Knowing Better

By Louis R. Avallone

Being informed today about current events is both easier, and more difficult, than perhaps at any time in our nation’s history. While our access to information from various sources is growing more expansive, we have increasingly less time available to give thoughtful consideration to any of it – not to mention discern fact from fiction.

Many of us are working longer hours to make ends meet and reading the news is less of a priority when children have their homework to finish, baths to take, and the checkbook still has to be balanced.

So last Sunday, when I read Prentiss Smith’s column on this editorial page, where he attempted to simplify the thought process for black voters this fall by reminding them that voting for Republicans is analogous to voting for racists, I got angry.

I got angry because it’s a lie, and because history is filled with examples of lies that have oppressed the human spirit, in an attempt to seize those rights that were granted unto us only by God – and not by government. But as Hitler’s propaganda minister understood, “If you tell a big enough lie and tell it frequently enough, it will be believed.” And this is the case when it comes to Democrats.

Prentiss knows better that Republicans enacted the civil rights laws in the 1950’s and 1960’s, over the objection of Democrats. He knows that even though Democrats are considered more caring and sympathetic to the plight of the poor, it has been the Democrat-led welfare programs over the past 50 years, which have virtually destroyed the black family, and the black community.

He’s aware that before these welfare programs began in 1965, only 22% of black children were born into single parent families, but that after these Democrat-led programs began, the illegitimacy rate in the black community tripled to almost 70%. He knows too this sent millions of black families into poverty, since the poverty rate for single-mother families is nearly five times more than the rate for married-couple families, not to mention that boys born to these single-mothers (especially who didn’t finish high school) are twice as likely to end up in prison, as well.

He knows the statistics back then show that the unemployment rate among young black men was not only lower than it is today, before these welfare programs were enacted, but that it was nearly the same as the unemployment rate for whites.

And he knows that today the race hustlers in the Democrat Party are still manipulating the black community, even as the unemployment rate for blacks continues to balloon under this administration – an unemployment rate that is twice as high as whites, and almost as much as the unemployment rate of Asians and Hispanics combined.

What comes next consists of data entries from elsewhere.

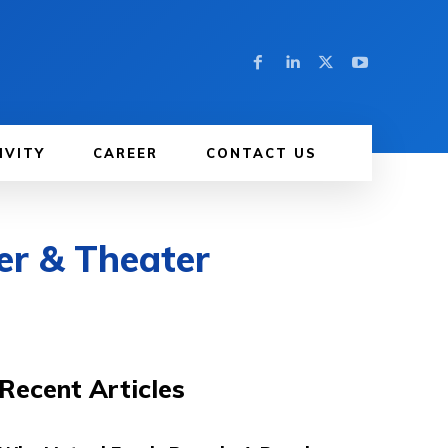
IVITY
CAREER
CONTACT US
er & Theater
Recent Articles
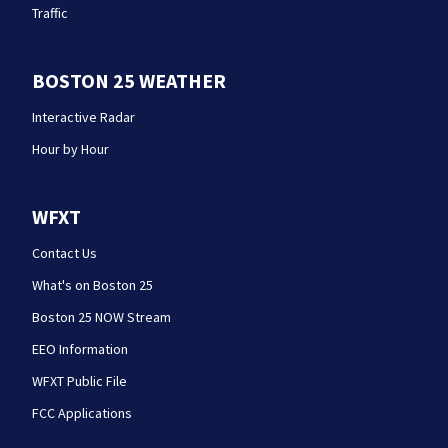
Traffic
BOSTON 25 WEATHER
Interactive Radar
Hour by Hour
WFXT
Contact Us
What's on Boston 25
Boston 25 NOW Stream
EEO Information
WFXT Public File
FCC Applications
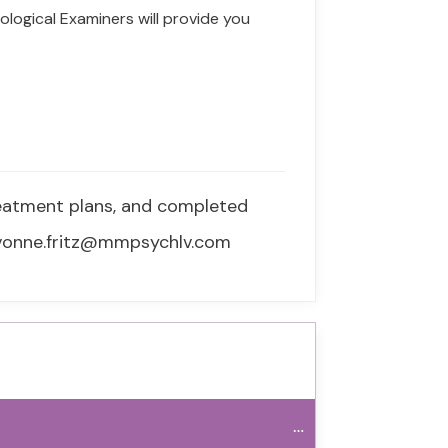
ological Examiners will provide you
reatment plans, and completed
 yvonne.fritz@mmpsychlv.com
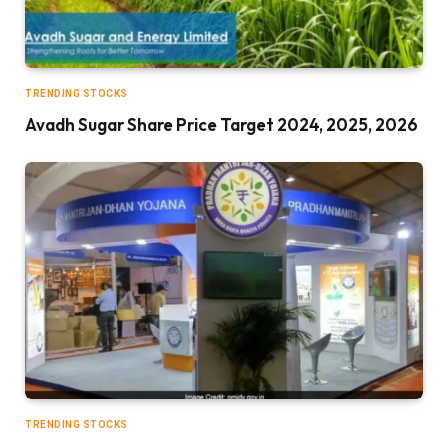
TRENDING STOCKS
Avadh Sugar Share Price Target 2024, 2025, 2026
TRENDING STOCKS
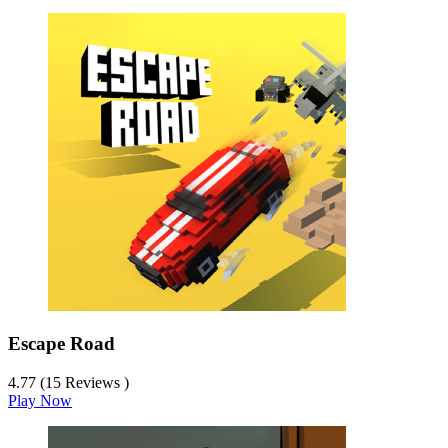
Escape Road
4.77 (15 Reviews )
Play Now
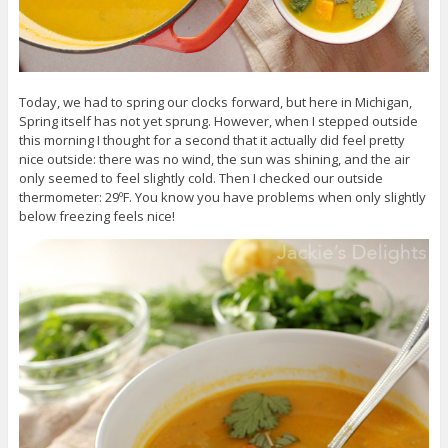
Today, we had to spring our clocks forward, but here in Michigan,
Spring itself has not yet sprung. However, when I stepped outside
this morning I thought for a second that it actually did feel pretty
nice outside: there was no wind, the sun was shining, and the air
only seemed to feel slightly cold. Then I checked our outside
thermometer: 29ºF. You know you have problems when only slightly
below freezing feels nice!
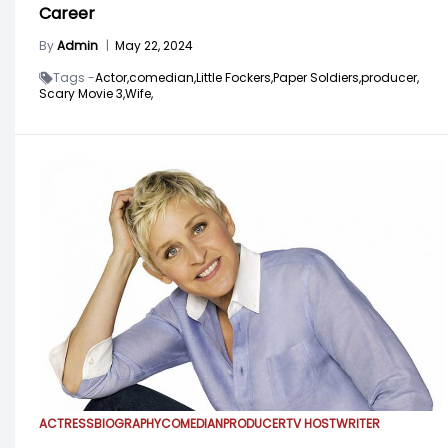
Career
By
Admin
|
May 22, 2024
Tags -
Actor,
comedian,
Little Fockers,
Paper Soldiers,
producer,
Scary Movie 3,
Wife,
ACTRESS
BIOGRAPHY
COMEDIAN
PRODUCER
TV HOST
WRITER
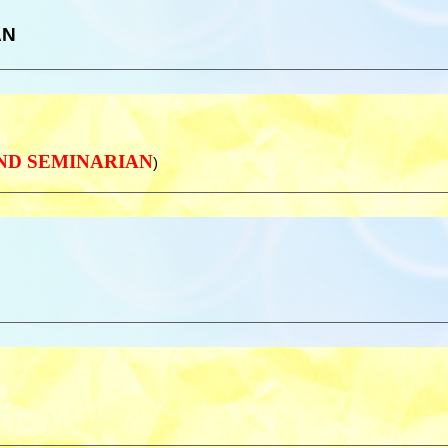
AN
 AND SEMINARIAN
)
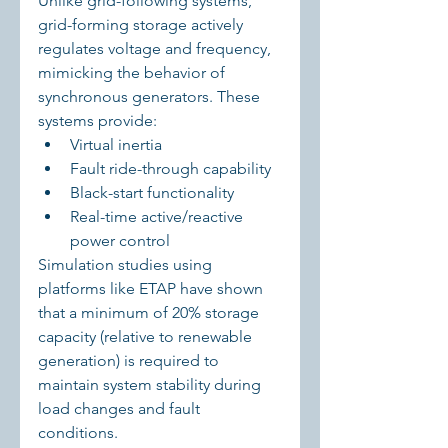
Unlike grid-following systems, 
grid-forming storage actively 
regulates voltage and frequency, 
mimicking the behavior of 
synchronous generators. These 
systems provide:
Virtual inertia
Fault ride-through capability
Black-start functionality
Real-time active/reactive 
power control
Simulation studies using 
platforms like ETAP have shown 
that a minimum of 20% storage 
capacity (relative to renewable 
generation) is required to 
maintain system stability during 
load changes and fault 
conditions.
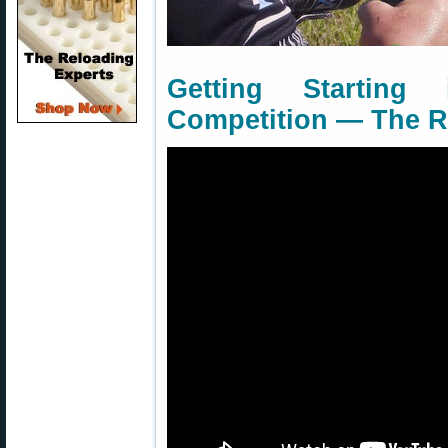
Getting Starting
Competition — The Ri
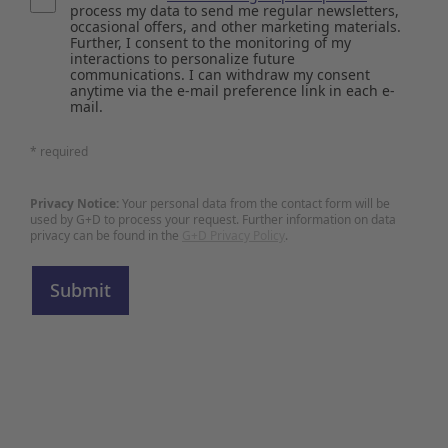
process my data to send me regular newsletters,
occasional offers, and other marketing materials.
Further, I consent to the monitoring of my
interactions to personalize future
communications. I can withdraw my consent
anytime via the e-mail preference link in each e-
mail.
* required
Privacy Notice:
Your personal data from the contact form will be
used by G+D to process your request. Further information on data
privacy can be found in the
G+D Privacy Policy
.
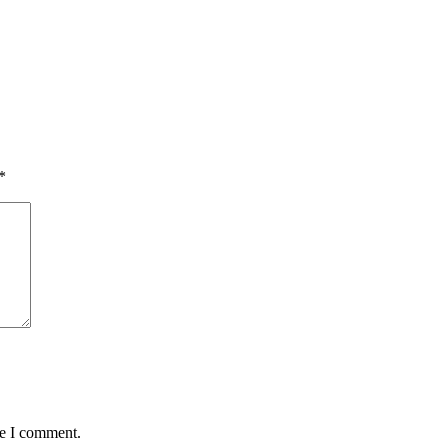
*
me I comment.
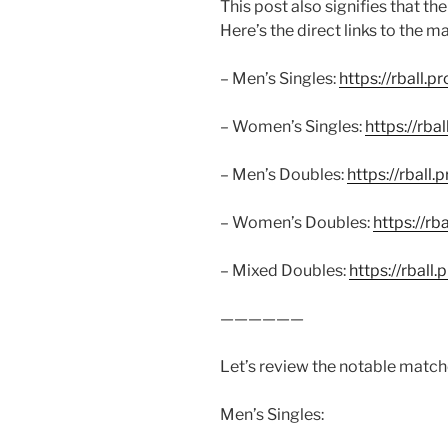
This post also signifies that t
Here’s the direct links to the ma
– Men’s Singles:
https://rball.p
– Women’s Singles:
https://rba
– Men’s Doubles:
https://rball.
– Women’s Doubles:
https://rb
– Mixed Doubles:
https://rball
——————
Let’s review the notable match
Men’s Singles:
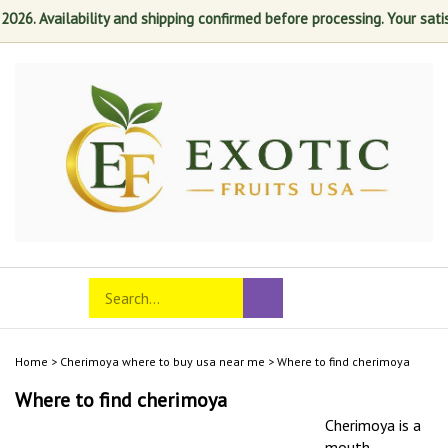
. Availability and shipping confirmed before processing. Your satisfact
Skip
to
content
Search
Toggle
Submit
store
mobile
search
menu
Home
>
Cherimoya where to buy usa near me
>
Where to find cherimoya
Where to find cherimoya
Cherimoya is a
mouth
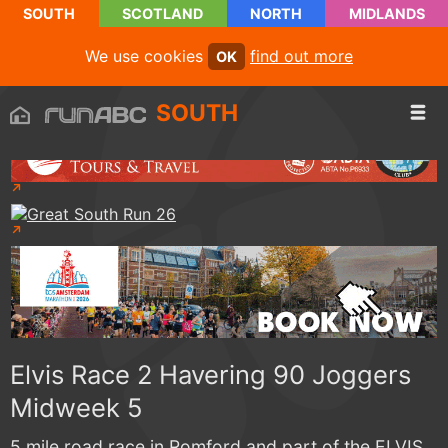
SOUTH
SCOTLAND
NORTH
MIDLANDS
We use cookies
find out more
OK
SOUTH
Elvis Race 2 Havering 90 Joggers
Midweek 5
5 mile road race in Romford and part of the ELVIS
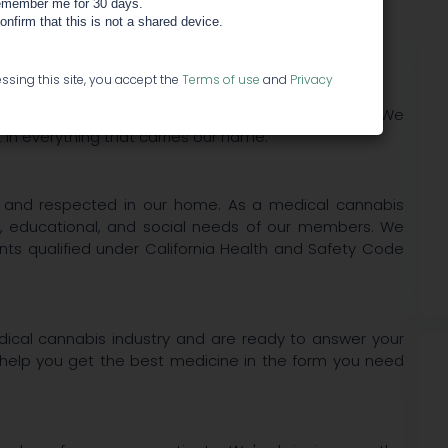
member me for 30 days.
confirm that this is not a shared device.
 Center
ssing this site, you accept the
Terms of use
and
Privacy
ore values, which are the foundation of all we do. We
in everything that carries our name.
, and respected in our home. As a medical cannabis
, educational, and social needs of our members. We
nts qualified under California Health and Safety Code
dical cannabis industry and are ready to answer your
help you get the best medicine in the form you need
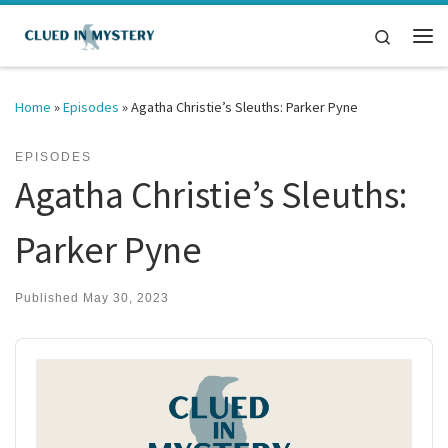
Skip to content
Search
Me
Home
»
Episodes
»
Agatha Christie’s Sleuths: Parker Pyne
EPISODES
Agatha Christie’s Sleuths:
Parker Pyne
Published
May 30, 2023
Audio
Player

And he knows that Washington is marginalizing the black community more each day by allowing more illegal immigrants to flood the market, reducing wages and employment opportunities in the black community (not to mention taking their votes for granted) because there are simply not enough low-skilled jobs to go around for both blacks and illegal immigrants.

Despite these facts, the lie persists that Republicans are racist and therefore (according to Prentiss) need to find a way to broaden their appeal to blacks, Hispanics, Asians, etc.

I disagree. This pandering has gone on for too long now, and our nation has to only political correctness and trillions of dollars of debt to show for it. It has divided us as a country, and is one of the reasons that Americans are frustrated with our political party system in the first place, and are registering to vote as “no party” instead. Republicans sounding like Democrats will have the same destructive effect on the black community that Democrats have had all these years.

So, no, the Republican Party does not need to talk to minorities as minorities – we ought to be talking to one another as Americans, demanding results, instead of more rhetoric, and planning for the long-run, instead of merely how to win elections.